• _Assignment_: For each entry, repeat the text exactly and omit any picture it holds.

(Material for this exercise begins)

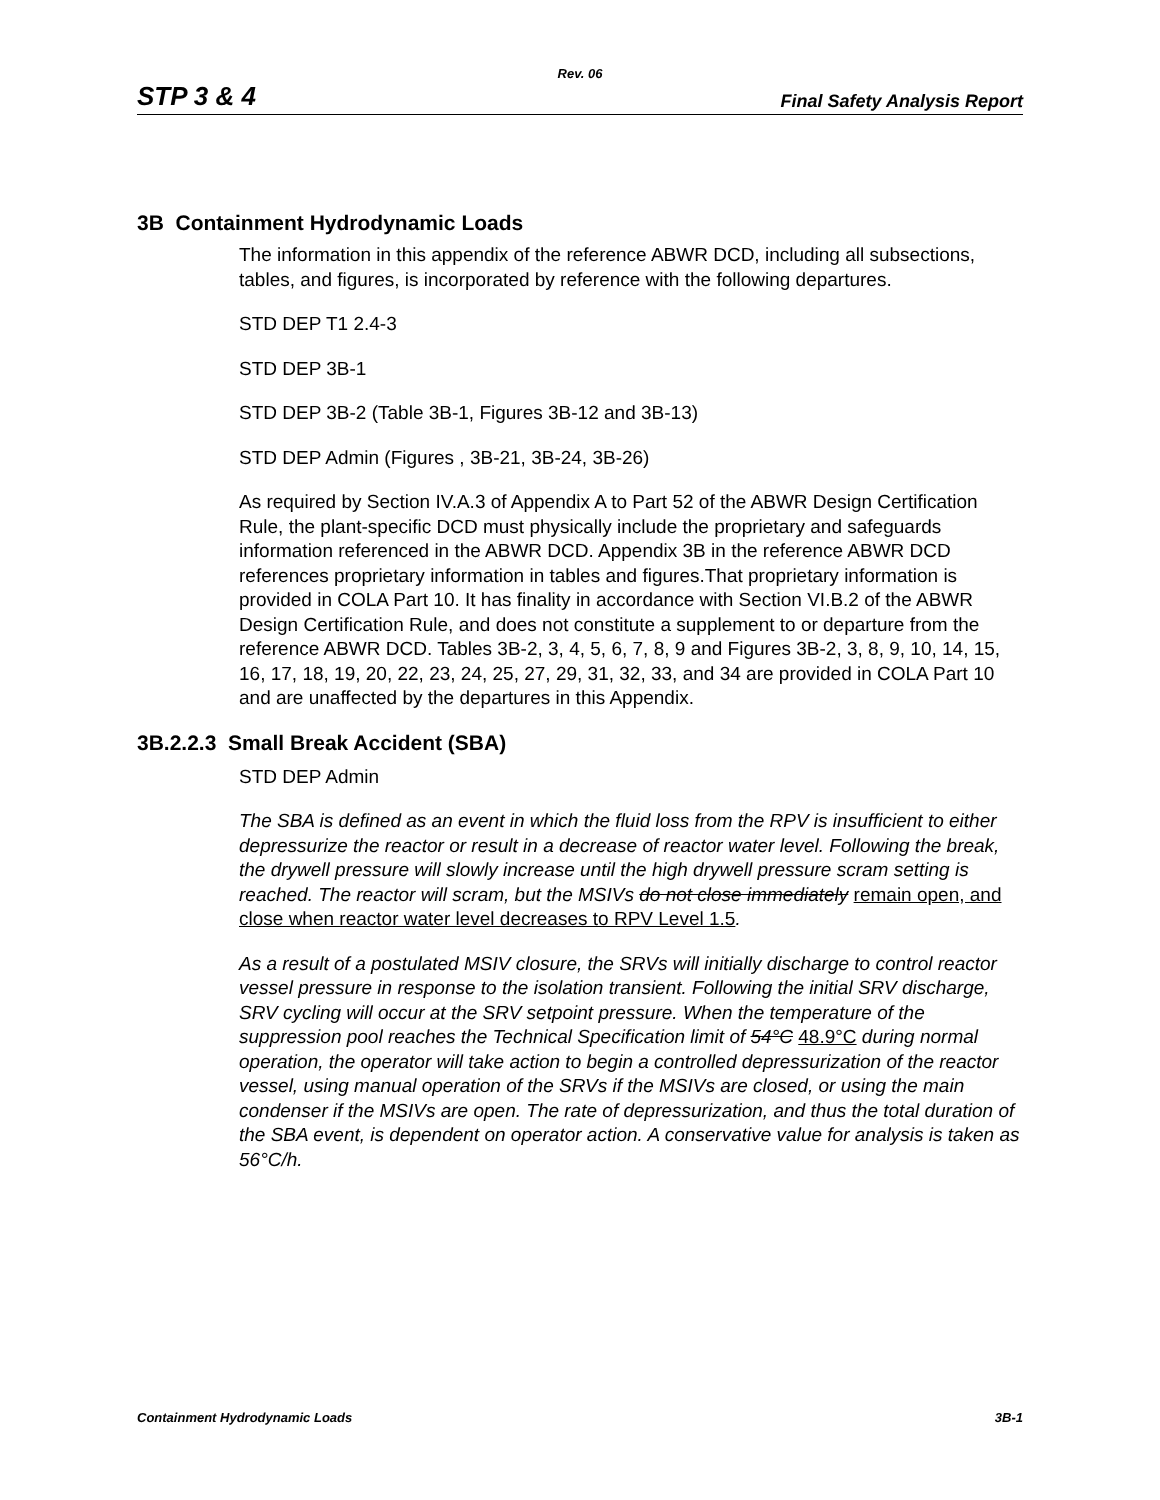Rev. 06
STP 3 & 4 Final Safety Analysis Report
3B Containment Hydrodynamic Loads
The information in this appendix of the reference ABWR DCD, including all subsections, tables, and figures, is incorporated by reference with the following departures.
STD DEP T1 2.4-3
STD DEP 3B-1
STD DEP 3B-2 (Table 3B-1, Figures 3B-12 and 3B-13)
STD DEP Admin (Figures , 3B-21, 3B-24, 3B-26)
As required by Section IV.A.3 of Appendix A to Part 52 of the ABWR Design Certification Rule, the plant-specific DCD must physically include the proprietary and safeguards information referenced in the ABWR DCD. Appendix 3B in the reference ABWR DCD references proprietary information in tables and figures.That proprietary information is provided in COLA Part 10. It has finality in accordance with Section VI.B.2 of the ABWR Design Certification Rule, and does not constitute a supplement to or departure from the reference ABWR DCD. Tables 3B-2, 3, 4, 5, 6, 7, 8, 9 and Figures 3B-2, 3, 8, 9, 10, 14, 15, 16, 17, 18, 19, 20, 22, 23, 24, 25, 27, 29, 31, 32, 33, and 34 are provided in COLA Part 10 and are unaffected by the departures in this Appendix.
3B.2.2.3 Small Break Accident (SBA)
STD DEP Admin
The SBA is defined as an event in which the fluid loss from the RPV is insufficient to either depressurize the reactor or result in a decrease of reactor water level. Following the break, the drywell pressure will slowly increase until the high drywell pressure scram setting is reached. The reactor will scram, but the MSIVs do not close immediately remain open, and close when reactor water level decreases to RPV Level 1.5.
As a result of a postulated MSIV closure, the SRVs will initially discharge to control reactor vessel pressure in response to the isolation transient. Following the initial SRV discharge, SRV cycling will occur at the SRV setpoint pressure. When the temperature of the suppression pool reaches the Technical Specification limit of 54°C 48.9°C during normal operation, the operator will take action to begin a controlled depressurization of the reactor vessel, using manual operation of the SRVs if the MSIVs are closed, or using the main condenser if the MSIVs are open. The rate of depressurization, and thus the total duration of the SBA event, is dependent on operator action. A conservative value for analysis is taken as 56°C/h.
Containment Hydrodynamic Loads 3B-1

(Material for this exercise ends)

• _Response area_:
Rev. 06
STP 3 & 4 Final Safety Analysis Report
3B Containment Hydrodynamic Loads
The information in this appendix of the reference ABWR DCD, including all subsections, tables, and figures, is incorporated by reference with the following departures.
STD DEP T1 2.4-3
STD DEP 3B-1
STD DEP 3B-2 (Table 3B-1, Figures 3B-12 and 3B-13)
STD DEP Admin (Figures , 3B-21, 3B-24, 3B-26)
As required by Section IV.A.3 of Appendix A to Part 52 of the ABWR Design Certification Rule, the plant-specific DCD must physically include the proprietary and safeguards information referenced in the ABWR DCD. Appendix 3B in the reference ABWR DCD references proprietary information in tables and figures.That proprietary information is provided in COLA Part 10. It has finality in accordance with Section VI.B.2 of the ABWR Design Certification Rule, and does not constitute a supplement to or departure from the reference ABWR DCD. Tables 3B-2, 3, 4, 5, 6, 7, 8, 9 and Figures 3B-2, 3, 8, 9, 10, 14, 15, 16, 17, 18, 19, 20, 22, 23, 24, 25, 27, 29, 31, 32, 33, and 34 are provided in COLA Part 10 and are unaffected by the departures in this Appendix.
3B.2.2.3 Small Break Accident (SBA)
STD DEP Admin
The SBA is defined as an event in which the fluid loss from the RPV is insufficient to either depressurize the reactor or result in a decrease of reactor water level. Following the break, the drywell pressure will slowly increase until the high drywell pressure scram setting is reached. The reactor will scram, but the MSIVs do not close immediately remain open, and close when reactor water level decreases to RPV Level 1.5.
As a result of a postulated MSIV closure, the SRVs will initially discharge to control reactor vessel pressure in response to the isolation transient. Following the initial SRV discharge, SRV cycling will occur at the SRV setpoint pressure. When the temperature of the suppression pool reaches the Technical Specification limit of 54°C 48.9°C during normal operation, the operator will take action to begin a controlled depressurization of the reactor vessel, using manual operation of the SRVs if the MSIVs are closed, or using the main condenser if the MSIVs are open. The rate of depressurization, and thus the total duration of the SBA event, is dependent on operator action. A conservative value for analysis is taken as 56°C/h.
Containment Hydrodynamic Loads 3B-1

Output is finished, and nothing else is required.